Miss Plum didn’t say anything.
“They did not seem to get along very well with each other in my short visit.”
Miss Plum smiled a little uneasily.
“Millicent was gone for ten days before they took steps to find her.”
“Have they gone to the police?” Miss Plum said.
“No.”
“Wouldn’t that be the, ah, usual first step?”
“Yes.”
“Why did they hire you instead?”
“They mentioned something about discretion,” I said.
“Wealthy people often value that,” Miss Plum said.
“So do poor people,” I said. “But they can’t always afford it. What do you suppose they wanted me to be discreet about?”
“Why, I assume, Millicent’s disappear
ance.”
“Because it’s so shameful?”
“I don’t know. Miss Randall, these people are your employers.”
“Doesn’t exempt them,” I said. “This shouldn’t be adversarial, Miss Plum. You must want Millicent found.”
She was silent again, her head barely nodding, as she looked at her folded hands. Then she raised her eyes.
“I am,” she said, “a traditionalist in education. I believe in Latin, grammar, and decorum. I believe in math and repetition and discipline. I am not much taken with theories about self-worth and maladjustment.”
I nodded.
“But I believe two things about Millicent Patton. I believe that she has never been loved. And I believe that sometime this year something happened. Her grades and her behavior, never admirable, have declined precipitously in the last two marking periods.”
“You don’t know what that thing might have been?”
“No.”
“You think her parents don’t care about her?”
Pauline Plum took in as much air as she could and let it out slowly in a long sigh, and then fortified by the extra oxygen, she said, “That is correct.”
I nodded.
“We agree,” I said.
“But they have hired you to find her.”
“Decorum?” I said.
Miss Plum shook her head. She had already gone further than she wished.

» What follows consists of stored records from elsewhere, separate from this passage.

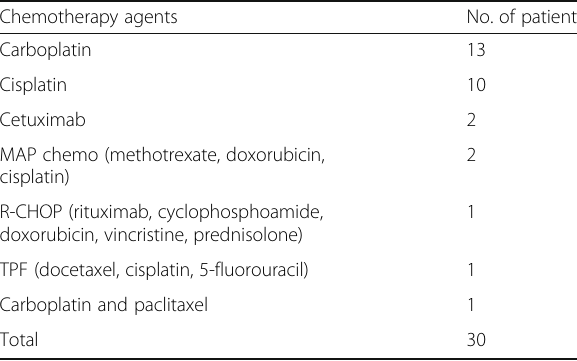
Table 6 Chemotherapy agents used within the study population Chemotherapy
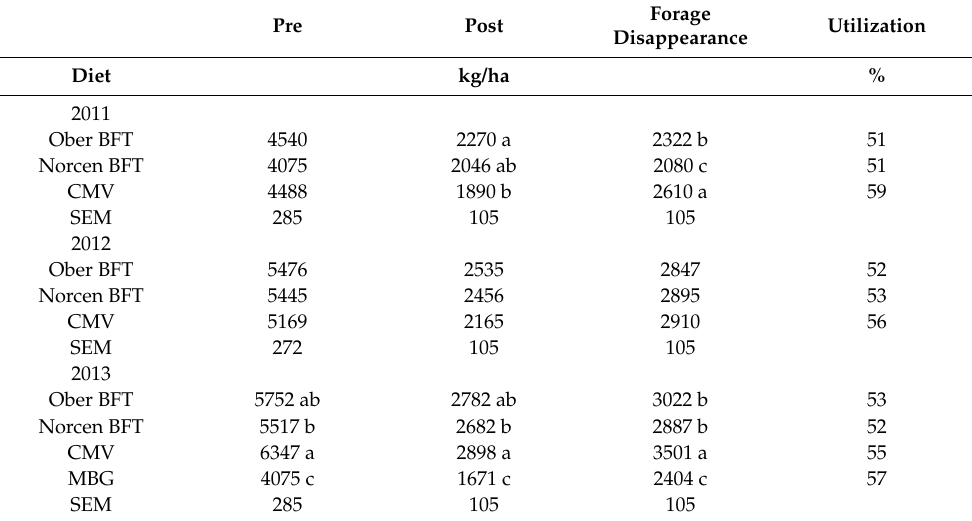
Table 1. LSMEANS of season-long forage dry matter (DM) measured before (pre) and after (post) grazing, forage disappearance, calculated as the difference between pre- and post-grazing DM, and pasture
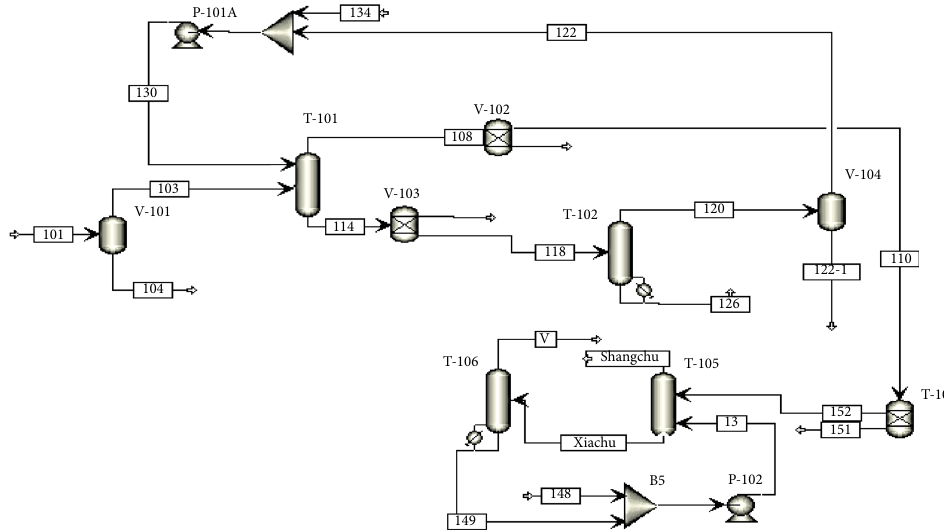
Figure 1: Actual process. Table 2: Puri fi cation results with di ff erent reagents.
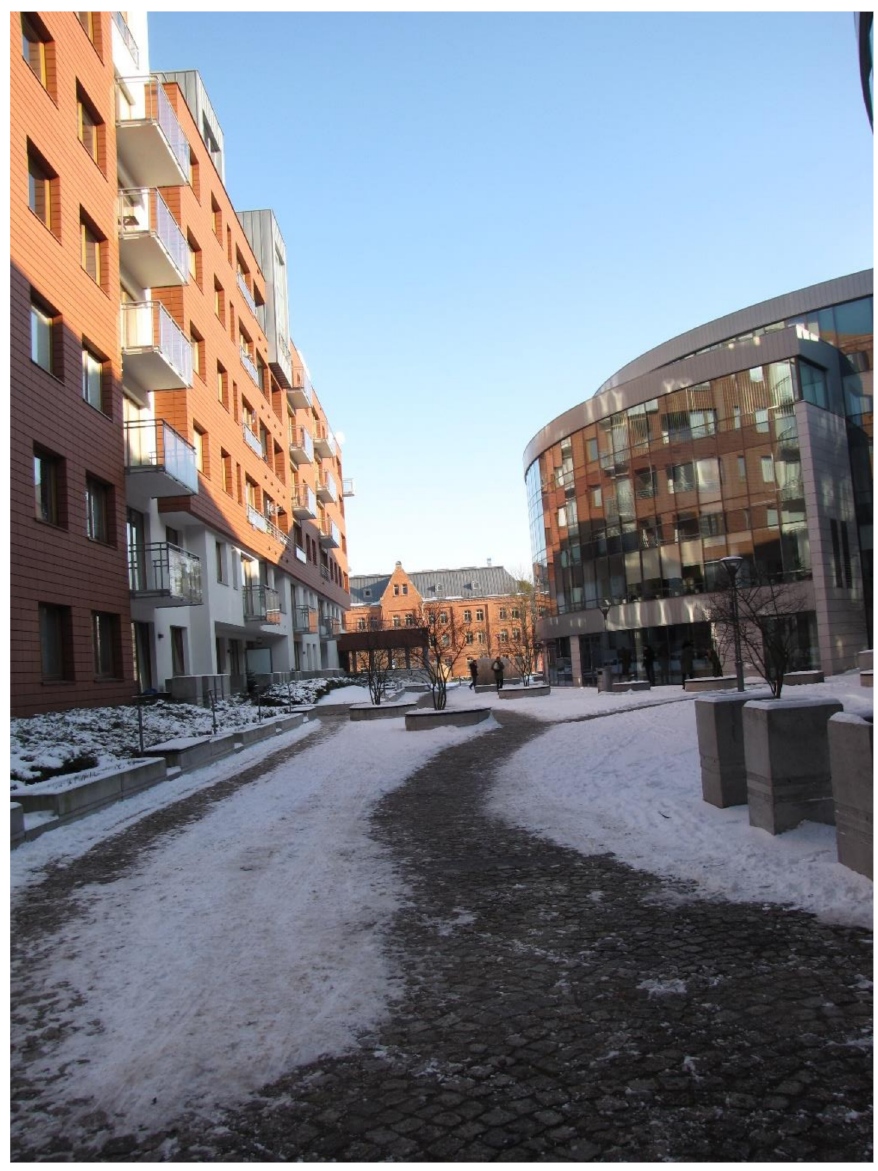
Figure 15. The preserved part of Wrzeszcz barracks as seen from the redeveloped residential district (photo by M.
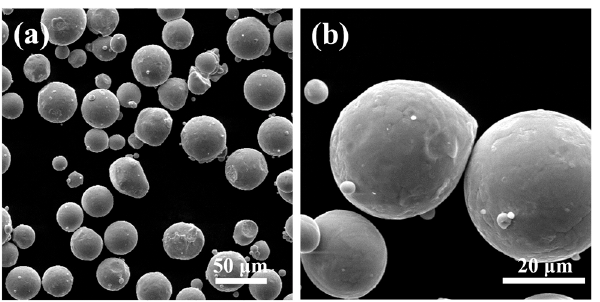
Figure 3. SEM micrographs of Ti–6Al–4V powder, ( a ) ×500 and ( b ) ×2000.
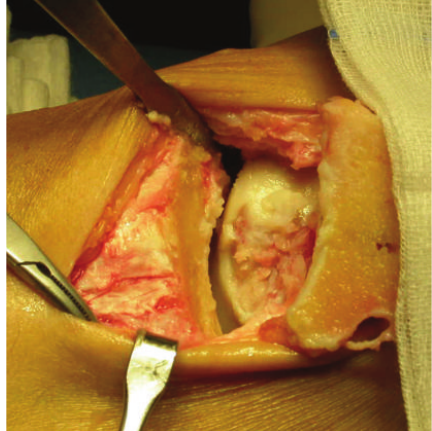
Figure 3: A medial malleolar osteotomy with subsequent fixation of the osteotomy with 1 screw was required in 3 cases to approach in a posteromedial osteochondral lesion of the talus, not suitable by arthroscopy.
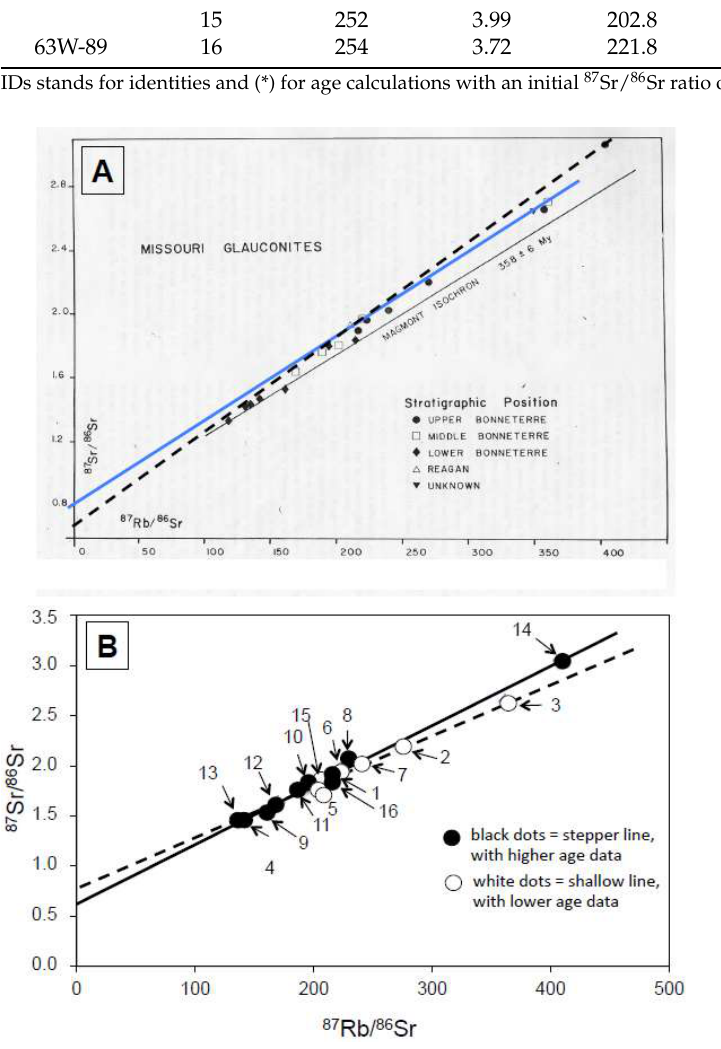
Figure 3. ( A ) A Rb-Sr display of the data from glauconite-rich pellets analyzed by Posey et al. [20] split into two lines (in black dots and full blue) of the samples studied here. The Magmont isochron published by Stein and Kish [30] is also given. ( B ) A view of the earlier Rb-Sr data from the samples studied here by K-Ar. In summary, the Rb-Sr data of Posey et al. [20] confirm a scatter at least in the Mid- dle and Upper Bonneterre sediments that was very slightly affected by a thermal increase that either accompanied or not metal-rich fluid flows at a fairly low burial depth and temperature. Obviously, this event affected accessory minerals hosted by the pellets or even favored new crystallizations of minerals enriched in Sr with an 87 Sr/ 86 Sr ratio above that of the main glauconitic minerals of the pellets. Such an occurrence may have in- creased the overall 87 Sr/ 86 Sr ratio of the heterogeneous pellets and consequently would have decreased the calculated ages. However, detritus can remain after sample purifica- tion as indicated by the XRD data and the fact that two Rb-Sr data are abnormally high in Harper’s [55] diagram. Therefore, the Rb-Sr ages of potential stratigraphic value set the references at 384 + 11 Ma (2σ) and 369 + 15 Ma, the values overlapping analytically. The high initial 87 Sr/ 86 Sr ratio of 0.710 used by Posey et al. [20] is justified due to an identified diagenetic impact that affected the host formations and, therefore, the pellets after the deposition of the host sediments, during one or even repetitive episodes at or between about 385 and 370 Ma ago.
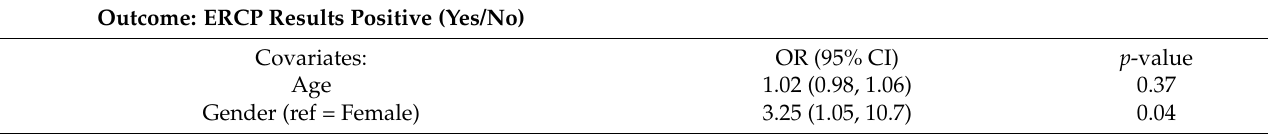
Table 4. Univariate analysis for positive ERCP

“I really have a school to run, Ms. Randall.”
“Or maybe she ran away for a reason and they don’t want the reason known,” I said.
Miss Plum’s eyes widened with alarm. She was far too accomplished to discuss anything like that with a woman who, for all she knew, might have gone to a public junior college. She stood up.
“I hope you’ll excuse me,” she said.
I said I would and she showed me out.
CHAPTER 5
It was 4:30 in the afternoon. Rosie and I had been to seven shelters. The eighth was the basement of a dingy Catholic church on Centre Street in Jamaica Plain. We were talking to Sister Mary John. Actually I was doing most of the talking. Rosie was working on Sister to rub her belly. Sister Mary John was apparently not a dog person. She paid no attention to Rosie. I thought about mentioning St. Francis of Assisi, but decided it wouldn’t help me find Millicent Patton, which was what I’d been hired for.